[Data for review]:

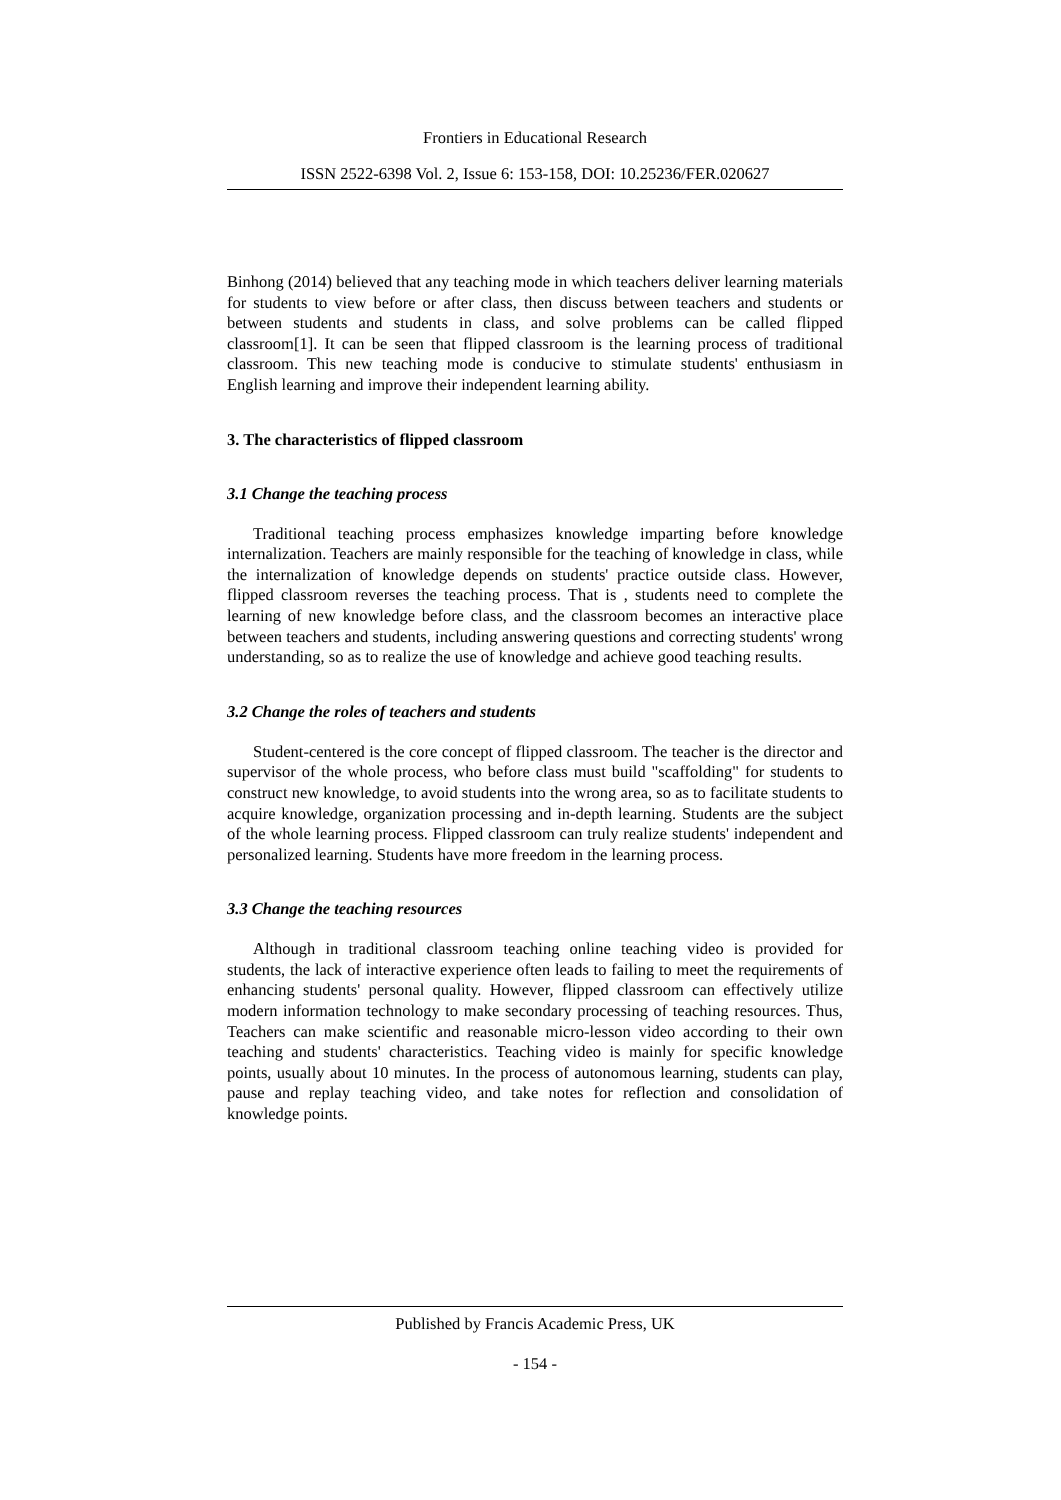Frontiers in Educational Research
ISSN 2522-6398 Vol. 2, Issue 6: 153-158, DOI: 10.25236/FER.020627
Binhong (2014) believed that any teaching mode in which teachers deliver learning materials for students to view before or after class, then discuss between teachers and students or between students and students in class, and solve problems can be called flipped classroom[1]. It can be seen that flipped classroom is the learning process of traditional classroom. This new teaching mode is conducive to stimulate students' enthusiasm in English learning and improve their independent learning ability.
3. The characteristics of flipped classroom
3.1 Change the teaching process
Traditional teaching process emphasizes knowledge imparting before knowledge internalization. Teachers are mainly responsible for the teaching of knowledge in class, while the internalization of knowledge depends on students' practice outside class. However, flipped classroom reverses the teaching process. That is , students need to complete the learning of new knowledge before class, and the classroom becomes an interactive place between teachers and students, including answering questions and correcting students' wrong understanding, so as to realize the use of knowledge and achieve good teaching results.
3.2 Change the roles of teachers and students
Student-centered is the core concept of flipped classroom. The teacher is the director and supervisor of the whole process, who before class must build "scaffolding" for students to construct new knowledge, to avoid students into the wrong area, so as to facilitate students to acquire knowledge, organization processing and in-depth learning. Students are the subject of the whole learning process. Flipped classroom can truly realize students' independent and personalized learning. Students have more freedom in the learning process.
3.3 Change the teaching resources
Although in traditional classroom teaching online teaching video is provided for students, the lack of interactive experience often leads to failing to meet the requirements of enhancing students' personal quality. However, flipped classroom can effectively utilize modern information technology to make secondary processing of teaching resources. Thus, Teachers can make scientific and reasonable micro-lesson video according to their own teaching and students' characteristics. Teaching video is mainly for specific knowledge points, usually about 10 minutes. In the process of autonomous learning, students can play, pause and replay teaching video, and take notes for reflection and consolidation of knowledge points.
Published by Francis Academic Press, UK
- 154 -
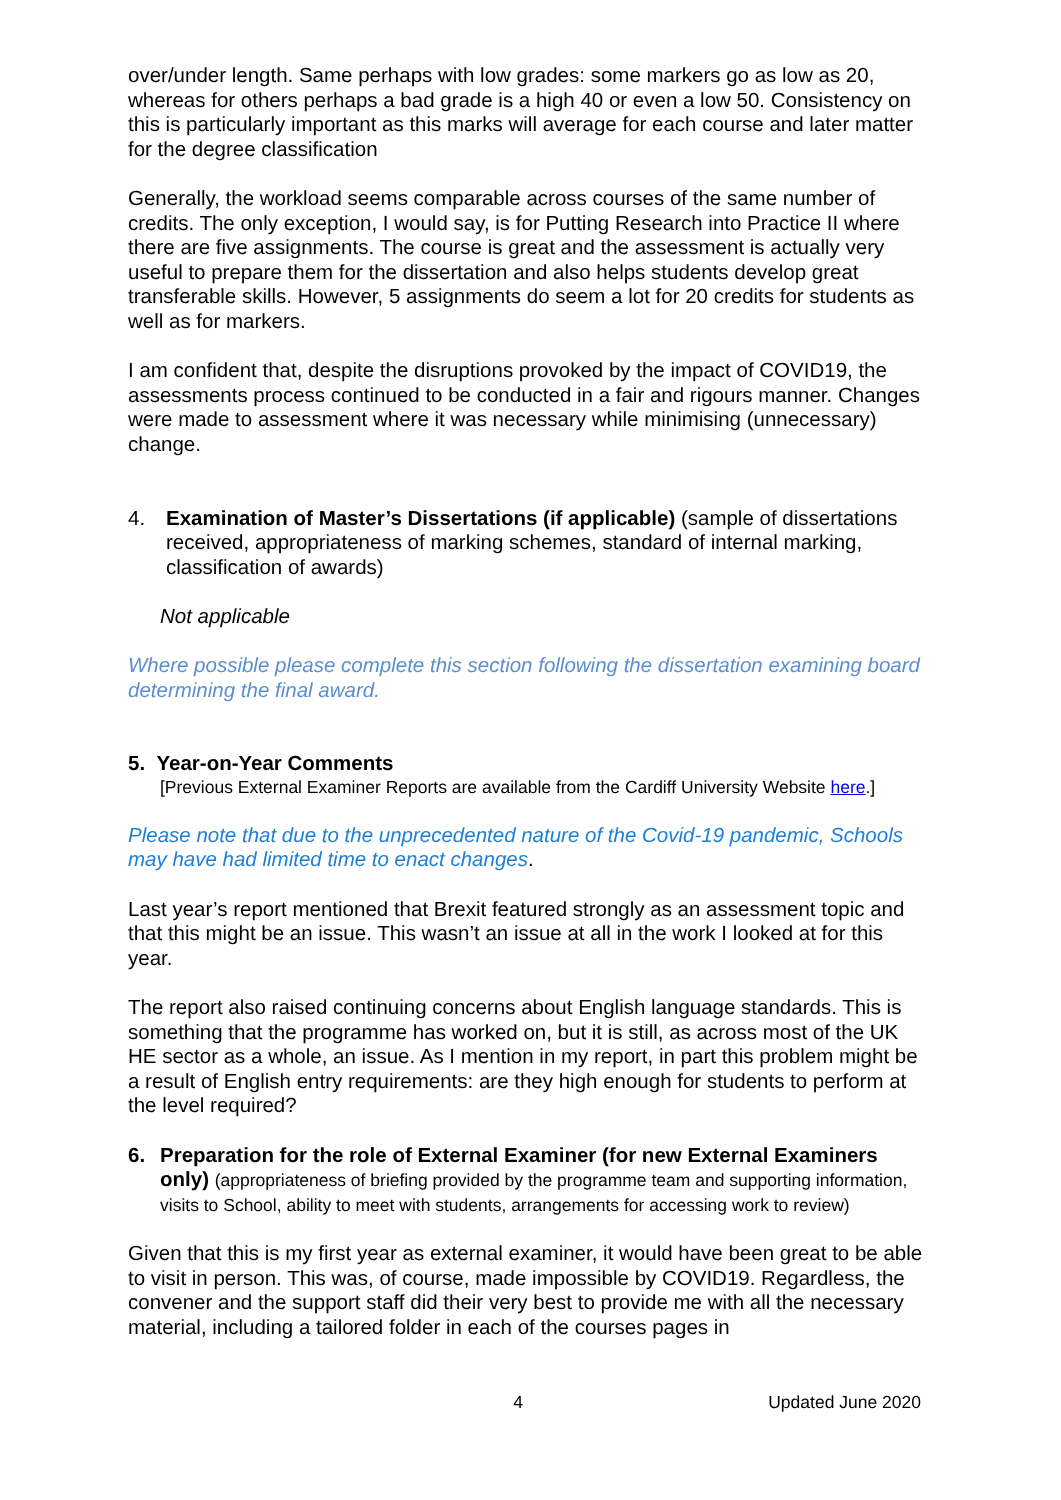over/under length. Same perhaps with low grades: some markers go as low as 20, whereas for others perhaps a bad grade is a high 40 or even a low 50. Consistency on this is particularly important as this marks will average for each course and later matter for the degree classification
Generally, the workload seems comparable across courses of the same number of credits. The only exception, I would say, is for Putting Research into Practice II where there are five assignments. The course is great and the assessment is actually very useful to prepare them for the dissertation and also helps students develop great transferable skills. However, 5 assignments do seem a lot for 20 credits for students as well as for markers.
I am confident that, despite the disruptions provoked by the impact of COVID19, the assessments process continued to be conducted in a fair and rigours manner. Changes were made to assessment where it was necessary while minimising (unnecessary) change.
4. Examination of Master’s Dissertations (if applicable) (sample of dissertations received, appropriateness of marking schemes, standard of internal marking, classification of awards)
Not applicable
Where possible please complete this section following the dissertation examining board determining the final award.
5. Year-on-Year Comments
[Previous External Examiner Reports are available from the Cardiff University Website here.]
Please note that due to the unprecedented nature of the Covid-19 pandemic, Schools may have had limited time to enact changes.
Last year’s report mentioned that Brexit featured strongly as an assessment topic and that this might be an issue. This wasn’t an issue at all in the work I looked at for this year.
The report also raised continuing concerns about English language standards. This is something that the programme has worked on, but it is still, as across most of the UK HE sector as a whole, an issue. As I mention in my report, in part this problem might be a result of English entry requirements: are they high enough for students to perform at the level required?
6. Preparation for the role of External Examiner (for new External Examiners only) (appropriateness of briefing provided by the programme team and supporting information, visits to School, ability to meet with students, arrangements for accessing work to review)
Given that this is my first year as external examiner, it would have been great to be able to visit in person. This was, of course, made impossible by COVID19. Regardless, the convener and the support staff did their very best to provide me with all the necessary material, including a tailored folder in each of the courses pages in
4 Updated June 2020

[Exercise aim]:
Word for word, print all of the data; skip the pictures.

[Result]:
Frontiers in Educational Research
ISSN 2522-6398 Vol. 2, Issue 6: 153-158, DOI: 10.25236/FER.020627
Binhong (2014) believed that any teaching mode in which teachers deliver learning materials for students to view before or after class, then discuss between teachers and students or between students and students in class, and solve problems can be called flipped classroom[1]. It can be seen that flipped classroom is the learning process of traditional classroom. This new teaching mode is conducive to stimulate students' enthusiasm in English learning and improve their independent learning ability.
3. The characteristics of flipped classroom
3.1 Change the teaching process
Traditional teaching process emphasizes knowledge imparting before knowledge internalization. Teachers are mainly responsible for the teaching of knowledge in class, while the internalization of knowledge depends on students' practice outside class. However, flipped classroom reverses the teaching process. That is , students need to complete the learning of new knowledge before class, and the classroom becomes an interactive place between teachers and students, including answering questions and correcting students' wrong understanding, so as to realize the use of knowledge and achieve good teaching results.
3.2 Change the roles of teachers and students
Student-centered is the core concept of flipped classroom. The teacher is the director and supervisor of the whole process, who before class must build "scaffolding" for students to construct new knowledge, to avoid students into the wrong area, so as to facilitate students to acquire knowledge, organization processing and in-depth learning. Students are the subject of the whole learning process. Flipped classroom can truly realize students' independent and personalized learning. Students have more freedom in the learning process.
3.3 Change the teaching resources
Although in traditional classroom teaching online teaching video is provided for students, the lack of interactive experience often leads to failing to meet the requirements of enhancing students' personal quality. However, flipped classroom can effectively utilize modern information technology to make secondary processing of teaching resources. Thus, Teachers can make scientific and reasonable micro-lesson video according to their own teaching and students' characteristics. Teaching video is mainly for specific knowledge points, usually about 10 minutes. In the process of autonomous learning, students can play, pause and replay teaching video, and take notes for reflection and consolidation of knowledge points.
Published by Francis Academic Press, UK
- 154 -
over/under length. Same perhaps with low grades: some markers go as low as 20, whereas for others perhaps a bad grade is a high 40 or even a low 50. Consistency on this is particularly important as this marks will average for each course and later matter for the degree classification
Generally, the workload seems comparable across courses of the same number of credits. The only exception, I would say, is for Putting Research into Practice II where there are five assignments. The course is great and the assessment is actually very useful to prepare them for the dissertation and also helps students develop great transferable skills. However, 5 assignments do seem a lot for 20 credits for students as well as for markers.
I am confident that, despite the disruptions provoked by the impact of COVID19, the assessments process continued to be conducted in a fair and rigours manner. Changes were made to assessment where it was necessary while minimising (unnecessary) change.
4. Examination of Master’s Dissertations (if applicable) (sample of dissertations received, appropriateness of marking schemes, standard of internal marking, classification of awards)
Not applicable
Where possible please complete this section following the dissertation examining board determining the final award.
5. Year-on-Year Comments
[Previous External Examiner Reports are available from the Cardiff University Website here.]
Please note that due to the unprecedented nature of the Covid-19 pandemic, Schools may have had limited time to enact changes.
Last year’s report mentioned that Brexit featured strongly as an assessment topic and that this might be an issue. This wasn’t an issue at all in the work I looked at for this year.
The report also raised continuing concerns about English language standards. This is something that the programme has worked on, but it is still, as across most of the UK HE sector as a whole, an issue. As I mention in my report, in part this problem might be a result of English entry requirements: are they high enough for students to perform at the level required?
6. Preparation for the role of External Examiner (for new External Examiners only) (appropriateness of briefing provided by the programme team and supporting information, visits to School, ability to meet with students, arrangements for accessing work to review)
Given that this is my first year as external examiner, it would have been great to be able to visit in person. This was, of course, made impossible by COVID19. Regardless, the convener and the support staff did their very best to provide me with all the necessary material, including a tailored folder in each of the courses pages in
4 Updated June 2020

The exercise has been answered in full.